For this action, in June 2021 the Director General of the Civil Guard imposed a five-month suspension of employment as the author of a "very serious" offense, for carrying out an activity that violated the rules on incompatibilities. In October of that same year, the Ministry of Defense confirmed the sanction imposed. The agent, dissatisfied with the decision, took his case before the Central Military Court, which in June 2022 dismissed his appeal.

Thus, the agent went to the Supreme Court with an appeal in which he argued that working as a pilot for an airline --without having obtained prior authorization-- was not an activity that was listed in the regulations as "incompatible" with his I work at the Benemérita. And he insisted that he was granted compatibility once he requested it.

The magistrates have recalled that the Law on Incompatibilities of Personnel at the Service of Public Administrations "expressly provides" that the civil guards cannot "make their activities compatible" with a second private job "that could prevent or undermine strict compliance of their duties or compromise their impartiality or independence, as well as their full availability for service".

In addition, they have stressed that the Royal Decree that contemplates the incompatibilities of the Civil Guard personnel also specifies that in order to obtain recognition of compatibility it is necessary that they have submitted an application that must be evaluated by the General Directorate of the Armed Institute and resolved by the Ministry of the Interior.

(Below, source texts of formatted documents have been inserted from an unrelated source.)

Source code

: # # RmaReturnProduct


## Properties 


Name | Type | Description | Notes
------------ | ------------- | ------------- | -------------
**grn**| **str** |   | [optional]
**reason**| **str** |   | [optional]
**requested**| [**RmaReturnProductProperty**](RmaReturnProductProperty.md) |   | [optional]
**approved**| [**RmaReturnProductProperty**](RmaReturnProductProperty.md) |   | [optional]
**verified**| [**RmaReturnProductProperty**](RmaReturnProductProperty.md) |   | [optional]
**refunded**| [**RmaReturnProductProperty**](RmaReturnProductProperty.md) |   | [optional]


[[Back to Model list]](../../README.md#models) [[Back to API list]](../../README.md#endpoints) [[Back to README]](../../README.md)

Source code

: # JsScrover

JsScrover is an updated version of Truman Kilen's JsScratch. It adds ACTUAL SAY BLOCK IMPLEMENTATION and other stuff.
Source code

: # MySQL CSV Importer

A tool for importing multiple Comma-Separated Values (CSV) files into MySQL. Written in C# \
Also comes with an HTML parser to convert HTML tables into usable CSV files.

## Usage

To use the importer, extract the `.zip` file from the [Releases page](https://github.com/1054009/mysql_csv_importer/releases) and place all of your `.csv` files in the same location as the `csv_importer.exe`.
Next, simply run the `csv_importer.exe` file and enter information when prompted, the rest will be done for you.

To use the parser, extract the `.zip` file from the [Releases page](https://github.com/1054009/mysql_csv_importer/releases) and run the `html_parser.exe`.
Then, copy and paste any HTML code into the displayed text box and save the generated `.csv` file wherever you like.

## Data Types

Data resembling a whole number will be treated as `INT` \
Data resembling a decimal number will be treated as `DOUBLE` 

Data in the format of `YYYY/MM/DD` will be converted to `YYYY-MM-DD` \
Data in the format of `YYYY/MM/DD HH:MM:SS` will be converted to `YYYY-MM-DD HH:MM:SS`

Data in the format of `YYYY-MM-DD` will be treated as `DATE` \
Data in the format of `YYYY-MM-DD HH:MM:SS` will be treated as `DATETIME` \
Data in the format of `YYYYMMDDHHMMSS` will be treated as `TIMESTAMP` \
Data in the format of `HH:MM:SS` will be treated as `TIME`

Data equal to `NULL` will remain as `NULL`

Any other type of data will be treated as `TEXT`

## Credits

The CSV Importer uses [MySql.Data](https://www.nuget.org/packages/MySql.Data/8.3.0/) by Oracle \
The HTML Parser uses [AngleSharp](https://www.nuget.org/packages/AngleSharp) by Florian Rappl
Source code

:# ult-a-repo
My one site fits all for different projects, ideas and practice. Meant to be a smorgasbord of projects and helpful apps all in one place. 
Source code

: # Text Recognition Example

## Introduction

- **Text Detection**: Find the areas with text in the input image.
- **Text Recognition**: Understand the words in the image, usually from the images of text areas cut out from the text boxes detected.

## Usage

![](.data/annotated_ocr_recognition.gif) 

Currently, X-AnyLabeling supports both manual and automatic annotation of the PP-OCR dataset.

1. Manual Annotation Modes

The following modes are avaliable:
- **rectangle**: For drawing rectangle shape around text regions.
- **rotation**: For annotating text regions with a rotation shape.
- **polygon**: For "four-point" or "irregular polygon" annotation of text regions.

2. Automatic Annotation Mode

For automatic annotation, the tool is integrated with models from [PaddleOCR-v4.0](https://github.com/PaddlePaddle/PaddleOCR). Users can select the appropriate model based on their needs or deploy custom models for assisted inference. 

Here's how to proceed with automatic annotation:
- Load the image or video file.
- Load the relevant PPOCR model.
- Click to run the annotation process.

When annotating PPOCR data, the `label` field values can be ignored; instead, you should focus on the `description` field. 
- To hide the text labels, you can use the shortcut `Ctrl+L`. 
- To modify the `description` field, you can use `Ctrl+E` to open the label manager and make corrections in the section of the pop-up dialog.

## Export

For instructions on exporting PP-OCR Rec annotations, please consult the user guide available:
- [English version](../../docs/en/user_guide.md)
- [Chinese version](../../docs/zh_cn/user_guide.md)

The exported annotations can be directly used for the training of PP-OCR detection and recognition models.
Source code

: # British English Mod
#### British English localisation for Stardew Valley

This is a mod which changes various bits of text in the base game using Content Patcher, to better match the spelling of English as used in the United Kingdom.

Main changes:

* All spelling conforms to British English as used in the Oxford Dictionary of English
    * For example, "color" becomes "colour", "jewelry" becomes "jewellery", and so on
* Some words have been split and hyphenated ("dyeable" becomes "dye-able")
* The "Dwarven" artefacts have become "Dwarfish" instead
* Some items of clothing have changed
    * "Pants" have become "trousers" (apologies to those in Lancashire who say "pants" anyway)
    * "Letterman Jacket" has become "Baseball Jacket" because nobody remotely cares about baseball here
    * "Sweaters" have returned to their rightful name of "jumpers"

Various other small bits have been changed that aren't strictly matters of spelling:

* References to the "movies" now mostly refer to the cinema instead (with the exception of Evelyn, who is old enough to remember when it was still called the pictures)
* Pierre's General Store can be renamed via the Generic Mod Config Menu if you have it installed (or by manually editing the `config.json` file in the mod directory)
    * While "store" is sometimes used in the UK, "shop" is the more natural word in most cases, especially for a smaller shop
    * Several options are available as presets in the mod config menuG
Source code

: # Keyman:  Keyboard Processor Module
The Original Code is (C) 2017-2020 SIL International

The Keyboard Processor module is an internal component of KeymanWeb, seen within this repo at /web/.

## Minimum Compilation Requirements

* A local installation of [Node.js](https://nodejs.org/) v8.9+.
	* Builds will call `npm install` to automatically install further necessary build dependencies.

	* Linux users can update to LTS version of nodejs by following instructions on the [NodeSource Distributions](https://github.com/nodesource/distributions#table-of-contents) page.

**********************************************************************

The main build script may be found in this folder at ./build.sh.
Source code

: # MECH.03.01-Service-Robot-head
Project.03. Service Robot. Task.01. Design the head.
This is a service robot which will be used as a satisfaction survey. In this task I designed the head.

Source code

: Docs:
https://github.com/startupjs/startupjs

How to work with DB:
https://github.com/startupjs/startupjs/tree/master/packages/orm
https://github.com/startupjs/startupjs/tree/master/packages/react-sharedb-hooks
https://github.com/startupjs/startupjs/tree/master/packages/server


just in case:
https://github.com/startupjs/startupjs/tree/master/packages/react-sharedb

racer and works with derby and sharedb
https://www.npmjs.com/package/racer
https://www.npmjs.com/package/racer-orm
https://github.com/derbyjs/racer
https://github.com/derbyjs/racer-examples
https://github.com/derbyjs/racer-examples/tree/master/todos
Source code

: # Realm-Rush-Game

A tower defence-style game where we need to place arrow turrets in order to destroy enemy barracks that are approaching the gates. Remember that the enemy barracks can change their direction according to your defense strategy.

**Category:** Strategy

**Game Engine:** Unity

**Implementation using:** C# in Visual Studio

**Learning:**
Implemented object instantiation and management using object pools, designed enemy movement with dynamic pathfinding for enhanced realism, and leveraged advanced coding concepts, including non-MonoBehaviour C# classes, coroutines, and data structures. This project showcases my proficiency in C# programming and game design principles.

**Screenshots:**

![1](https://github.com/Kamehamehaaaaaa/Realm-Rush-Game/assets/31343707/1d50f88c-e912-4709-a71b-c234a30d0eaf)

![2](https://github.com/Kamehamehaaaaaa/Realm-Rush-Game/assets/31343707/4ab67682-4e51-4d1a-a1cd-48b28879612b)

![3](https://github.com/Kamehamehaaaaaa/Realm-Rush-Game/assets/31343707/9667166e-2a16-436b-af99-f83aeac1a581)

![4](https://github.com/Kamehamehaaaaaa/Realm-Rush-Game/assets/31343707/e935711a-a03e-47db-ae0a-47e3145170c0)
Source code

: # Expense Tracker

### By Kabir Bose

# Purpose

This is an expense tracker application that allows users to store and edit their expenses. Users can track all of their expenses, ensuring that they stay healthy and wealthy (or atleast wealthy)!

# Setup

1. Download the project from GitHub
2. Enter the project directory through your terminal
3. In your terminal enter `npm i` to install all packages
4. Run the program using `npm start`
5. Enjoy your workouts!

On the other hand, the high court has indicated that the fact that the agent requested the compatibility permit and it was granted when he was already performing these functions for the private company "does not imply" that when regularizing his situation the previous conduct was not " recriminable".

The magistrates have insisted that "not having requested compatibility prior to the exercise of the activity that he had been carrying out implied, in itself, a breach of the aforementioned regulations", because he was working as a private pilot when he carried out functions of the Guard Civilian without any authorization.

In 33 pages, the court has emphasized that the sanction imposed was "adequate" when taking into account the "seriousness" and the "circumstances of the conduct" of the agent; and he recalled that for this type of case the law provides for the possibility of sanctioning with suspension of employment from three months to six years. "This Chamber considers that since the sanction has been imposed almost in its minimum extension, it cannot be considered that the principle of proportionality has been violated," the magistrates have indicated.

On the sidelines, the Supreme Court has made ugly the agent who presented an "almost literal" appeal to the one that he presented before the Central Military Court, without presenting any legal reasoning that would allow him to argue that the principle of legality was violated with the contested decision, something that -a their judgment -- should in itself lead them to dismiss your petition.